# Rmc and BOTC dates...am i missing something?



## FSGT Lampkin (17 May 2005)

Hey all

So assuming i start my BOTC on June 27th or July 4th.....at 7 weeks long....thats leaves me ending on either August 8thish or 13th is.....so why do 1st years start RMC on Sept 16th? im sure ive got something wrong here cause i cant imagine being giving 4-5 weeks off ...i remeber hearing something about like a 3 day gap btwn BOTC and RMC ....is there any break btwn? 

Thanks in advance


----------



## FredDaHead (17 May 2005)

I remember being told IAP (the part we're doing this summer) is actually 9 weeks. I counted with the dates I was given (June 26th to August 27th IIRC) and it IS 9 weeks. As for what happens in the gap, I was told it's basically off.

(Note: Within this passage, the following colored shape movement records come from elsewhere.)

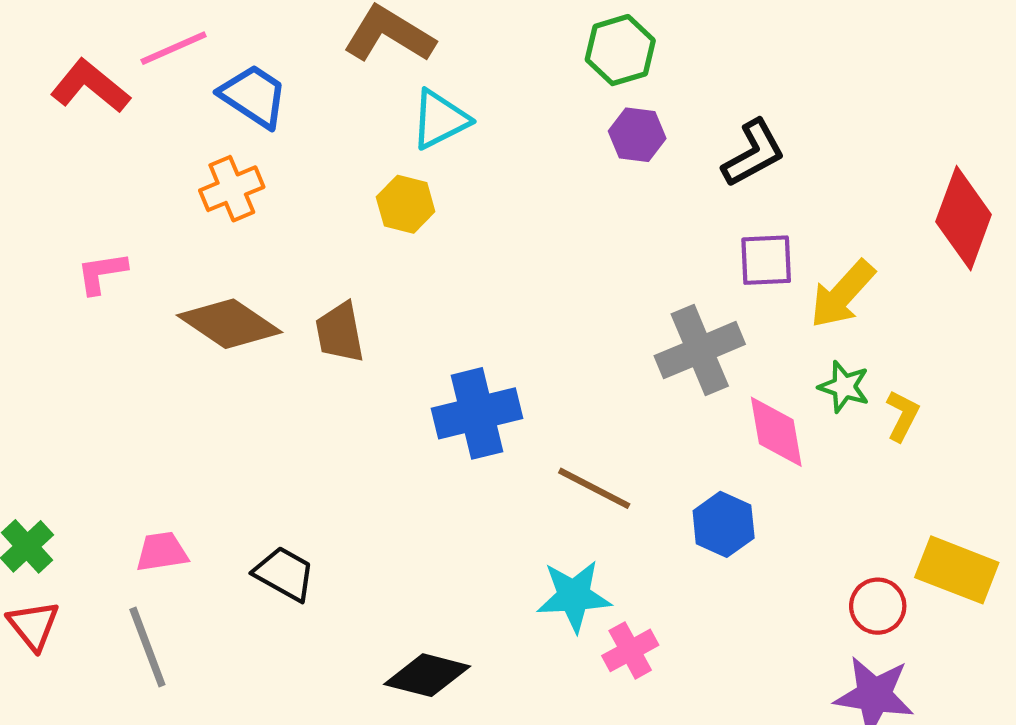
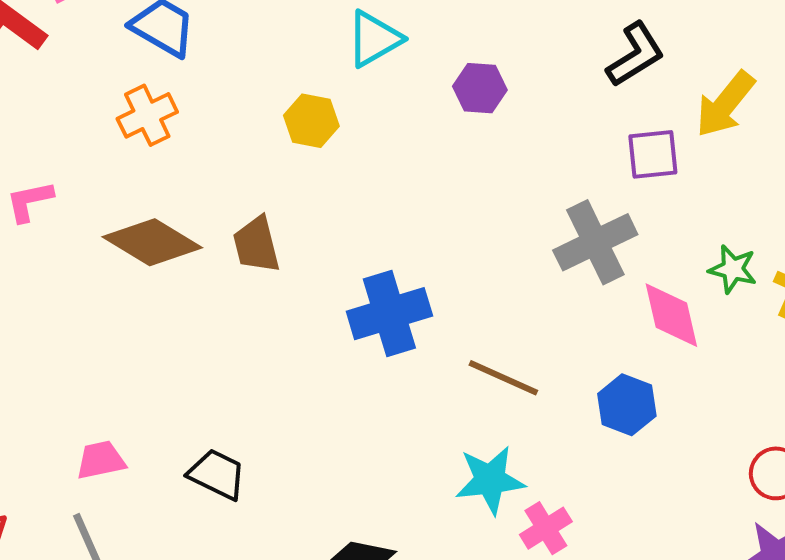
cyan triangle: (440, 119) -> (374, 39), moved
purple hexagon: (637, 135) -> (480, 88), moved
yellow arrow: (842, 294) -> (725, 104), moved

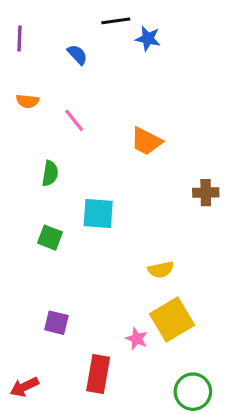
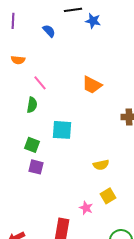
pink line: (74, 120) -> (40, 83), moved
yellow square: (172, 319) -> (108, 196), size x0.6
purple square: (56, 323) -> (36, 167), moved

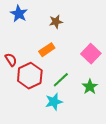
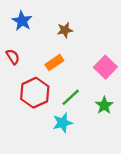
red semicircle: (11, 60) -> (13, 57), moved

You'd better wait for the recruiting center to give you the complete info. I'd assume you'll get it soon, as I have to show up tomorrow morning to pick up new documents and do stuff.

Anyways, I'll see you at St. Jean.


----------



## s23256 (17 May 2005)

I believe under the current system you get approx. 1 week off between IAP and RMC.  When I did it 4 years ago we finished BOTP had our course party that night and got on the bus to RMC the next morning so enjoy it.  3 days till grad parade!


----------